Perhaps due to the traditional relationship between wealth and literacy, gout is one of the most commonly-reported maladies in history.
Writing ca. 30 AD, Aulus Cornelius Celsus appeared to recognize many of the features of gout, including its link with a urinary solute, late onset in women, linkage with alcohol, and perhaps even prevention by dairy products. "Again thick urine, the sediment from which is white, indicates that pain and disease are to be apprehended in the region of joints or viscera." and "Joint troubles in the hands and feet are very frequent and persistent, such as occur in cases of podagra and cheiragra. These seldom attack eunuchs or boys before coition with a woman, or women except those in whom the menses have become suppressed. Upon the commencement of pain blood should be let; for when this is carried out at once in the first stages it ensures health, often for a year, sometimes for always.
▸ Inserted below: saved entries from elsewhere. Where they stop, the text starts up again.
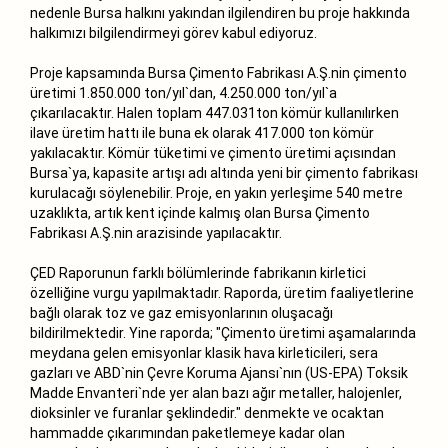
nedenle Bursa halkını yakından ilgilendiren bu proje hakkında
halkımızı bilgilendirmeyi görev kabul ediyoruz.
Proje kapsamında Bursa Çimento Fabrikası A.Ş.nin çimento
üretimi 1.850.000 ton/yıl`dan, 4.250.000 ton/yıl`a
çıkarılacaktır. Halen toplam 447.031ton kömür kullanılırken
ilave üretim hattı ile buna ek olarak 417.000 ton kömür
yakılacaktır. Kömür tüketimi ve çimento üretimi açısından
Bursa`ya, kapasite artışı adı altında yeni bir çimento fabrikası
kurulacağı söylenebilir. Proje, en yakın yerleşime 540 metre
uzaklıkta, artık kent içinde kalmış olan Bursa Çimento
Fabrikası A.Ş.nin arazisinde yapılacaktır.
ÇED Raporunun farklı bölümlerinde fabrikanın kirletici
özelliğine vurgu yapılmaktadır. Raporda, üretim faaliyetlerine
bağlı olarak toz ve gaz emisyonlarının oluşacağı
bildirilmektedir. Yine raporda; "Çimento üretimi aşamalarında
meydana gelen emisyonlar klasik hava kirleticileri, sera
gazları ve ABD`nin Çevre Koruma Ajansı`nın (US-EPA) Toksik
Madde Envanteri`nde yer alan bazı ağır metaller, halojenler,
dioksinler ve furanlar şeklindedir." denmekte ve ocaktan
hammadde çıkarımından paketlemeye kadar olan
Some also, when they have washed themselves out by drinking glasses' milk, evade this disease in perpetuity; some have obtained lifelong security by refraining from wine, mead and venery for a whole year; indeed this course should be adopted especially after the primary attack, even although it has subsided."
The Roman gladiatorial surgeon Galen described gout as a discharge of the four humors of the body in unbalanced amounts into the joints. The Latin term for a drop, as a drop of discharge, is gutta -- the term gout descends from this word.